Growth in emerging markets has been the linchpin holding up the global economy at a time when advanced countries are threatening to unravel it.
That's the view of former World Bank vice president Ian Goldin, who told CNBC Monday that the trade war's limited impact on the U.S. has more to do with external factors than the country's own economic health.
Goldin said the domestic U.S. economy enjoyed a "sugar rush" as a result of fiscal stimulus, such as tax cuts, that were introduced by President Donald Trump. But he noted that the underlying strength largely came from markets overseas.
"Emerging markets are growing, on average, by over 4.5%, and that is pulling up the world economy," said Goldin who is currently an Oxford professor.
"If it wasn't for emerging market growth," he told CNBC's Tanvir Gill, "we'd see much, much slower growth in the U.S. and in Europe."
China and developing countries in Asia are at the forefront of that growth, Goldin noted.
He said he expects expansion in the world's second largest economy to remain "robust" at 6% for the next decade, while surrounding emerging markets will closely mirror that.
"I think we're seeing a rebalancing, a historical rebalancing," said Goldin. "The center of gravity is clearly moving to Asia. This is a good thing. We'll have more global growth where it's needed, in developing countries."
That shift will make the global economy more resilient than in it has been in the past.

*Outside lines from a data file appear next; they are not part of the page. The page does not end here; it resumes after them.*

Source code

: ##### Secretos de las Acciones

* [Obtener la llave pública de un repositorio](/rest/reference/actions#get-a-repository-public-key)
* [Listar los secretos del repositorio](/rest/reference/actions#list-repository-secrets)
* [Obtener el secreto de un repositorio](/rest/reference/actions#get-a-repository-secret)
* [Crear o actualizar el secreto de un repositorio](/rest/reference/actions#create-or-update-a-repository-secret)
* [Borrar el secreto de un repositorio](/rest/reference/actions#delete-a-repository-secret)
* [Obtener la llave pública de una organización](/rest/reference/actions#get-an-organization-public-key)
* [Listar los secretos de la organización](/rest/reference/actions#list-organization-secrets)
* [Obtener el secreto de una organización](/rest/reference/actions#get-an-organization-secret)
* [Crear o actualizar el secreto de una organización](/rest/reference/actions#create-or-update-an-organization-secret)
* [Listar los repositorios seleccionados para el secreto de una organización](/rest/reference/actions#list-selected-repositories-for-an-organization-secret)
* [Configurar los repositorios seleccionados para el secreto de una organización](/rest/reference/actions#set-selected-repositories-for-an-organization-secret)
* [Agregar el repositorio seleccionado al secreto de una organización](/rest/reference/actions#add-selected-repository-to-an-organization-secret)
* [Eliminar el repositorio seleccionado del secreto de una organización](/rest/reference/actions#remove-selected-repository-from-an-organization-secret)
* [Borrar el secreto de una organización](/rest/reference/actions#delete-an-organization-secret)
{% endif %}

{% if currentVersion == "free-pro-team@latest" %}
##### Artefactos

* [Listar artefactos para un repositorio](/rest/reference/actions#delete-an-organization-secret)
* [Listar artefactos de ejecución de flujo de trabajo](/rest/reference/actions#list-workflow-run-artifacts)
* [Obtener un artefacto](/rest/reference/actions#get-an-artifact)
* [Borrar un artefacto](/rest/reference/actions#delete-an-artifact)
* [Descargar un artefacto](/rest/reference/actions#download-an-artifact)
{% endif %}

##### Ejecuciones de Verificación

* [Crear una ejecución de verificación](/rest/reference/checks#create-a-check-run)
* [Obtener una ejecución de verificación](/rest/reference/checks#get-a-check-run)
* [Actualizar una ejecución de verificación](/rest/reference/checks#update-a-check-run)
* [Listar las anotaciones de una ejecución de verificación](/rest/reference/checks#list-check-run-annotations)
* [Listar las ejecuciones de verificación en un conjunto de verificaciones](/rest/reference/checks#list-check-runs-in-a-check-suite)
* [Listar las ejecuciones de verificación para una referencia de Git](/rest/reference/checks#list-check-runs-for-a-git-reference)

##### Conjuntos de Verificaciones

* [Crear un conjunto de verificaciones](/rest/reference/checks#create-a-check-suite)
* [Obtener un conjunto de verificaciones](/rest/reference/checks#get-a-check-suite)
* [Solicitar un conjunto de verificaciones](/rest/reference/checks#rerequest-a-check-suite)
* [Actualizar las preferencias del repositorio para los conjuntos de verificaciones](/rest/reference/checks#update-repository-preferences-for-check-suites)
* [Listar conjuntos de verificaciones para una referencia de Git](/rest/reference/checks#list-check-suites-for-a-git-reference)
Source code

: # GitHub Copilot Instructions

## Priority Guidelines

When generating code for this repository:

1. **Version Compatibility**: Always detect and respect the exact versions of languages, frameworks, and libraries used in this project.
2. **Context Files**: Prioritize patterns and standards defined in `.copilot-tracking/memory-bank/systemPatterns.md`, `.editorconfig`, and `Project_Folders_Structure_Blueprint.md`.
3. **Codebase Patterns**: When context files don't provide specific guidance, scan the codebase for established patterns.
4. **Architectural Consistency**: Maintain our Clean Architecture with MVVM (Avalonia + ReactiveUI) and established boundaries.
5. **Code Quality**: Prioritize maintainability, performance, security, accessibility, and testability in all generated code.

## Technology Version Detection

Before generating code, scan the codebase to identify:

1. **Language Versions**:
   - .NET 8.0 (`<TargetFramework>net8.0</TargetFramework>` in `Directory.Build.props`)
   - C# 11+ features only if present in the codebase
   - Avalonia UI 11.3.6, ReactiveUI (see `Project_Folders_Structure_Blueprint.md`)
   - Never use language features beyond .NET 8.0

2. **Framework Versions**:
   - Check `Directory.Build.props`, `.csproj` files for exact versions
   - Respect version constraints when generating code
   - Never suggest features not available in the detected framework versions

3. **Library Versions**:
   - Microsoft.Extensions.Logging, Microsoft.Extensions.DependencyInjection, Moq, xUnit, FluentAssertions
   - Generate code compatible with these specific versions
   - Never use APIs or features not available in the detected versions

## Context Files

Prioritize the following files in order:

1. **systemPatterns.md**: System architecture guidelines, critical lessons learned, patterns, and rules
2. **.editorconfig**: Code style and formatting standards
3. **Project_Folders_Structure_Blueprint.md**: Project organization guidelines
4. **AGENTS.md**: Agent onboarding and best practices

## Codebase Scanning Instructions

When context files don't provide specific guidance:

"When the U.S. gets a cold, the rest of the world is no longer getting (a) fever," as Goldin put it.
But this by no means immunizes the U.S. from future slowdowns. In fact, the more inward-looking it becomes, the more vulnerable it will be, said Goldin. He predicted a slowdown as the U.S. heads into the 2020 election, and as Trump "ratchet(s) up the rhetoric."
"I think there will be push back and the U.S. economy is going to suffer dramatically as a result of this (protectionism), not least those that voted for President Trump," said Goldin.
Goldin likened the shift to a "middle age crisis" for the U.S., the U.K. and, to a lesser extent, Europe, as they come to accept their place in the new world order.
"As Europe — and to a much greater extent, the U.K. and the U.S. — realize that they are no longer going to be able to run the world, I think they'll have adjustment problems," he said. "It's like, sort of, middle age crisis of chief executives."
But in the longer term, Goldin said he is optimistic that the U.S. will find its new role.
"We will, I think, see the U.S. finally emerging as a player in this in a tripartite arrangement when they recognize that they are a part of a global world, but it will be a sticky process," he noted.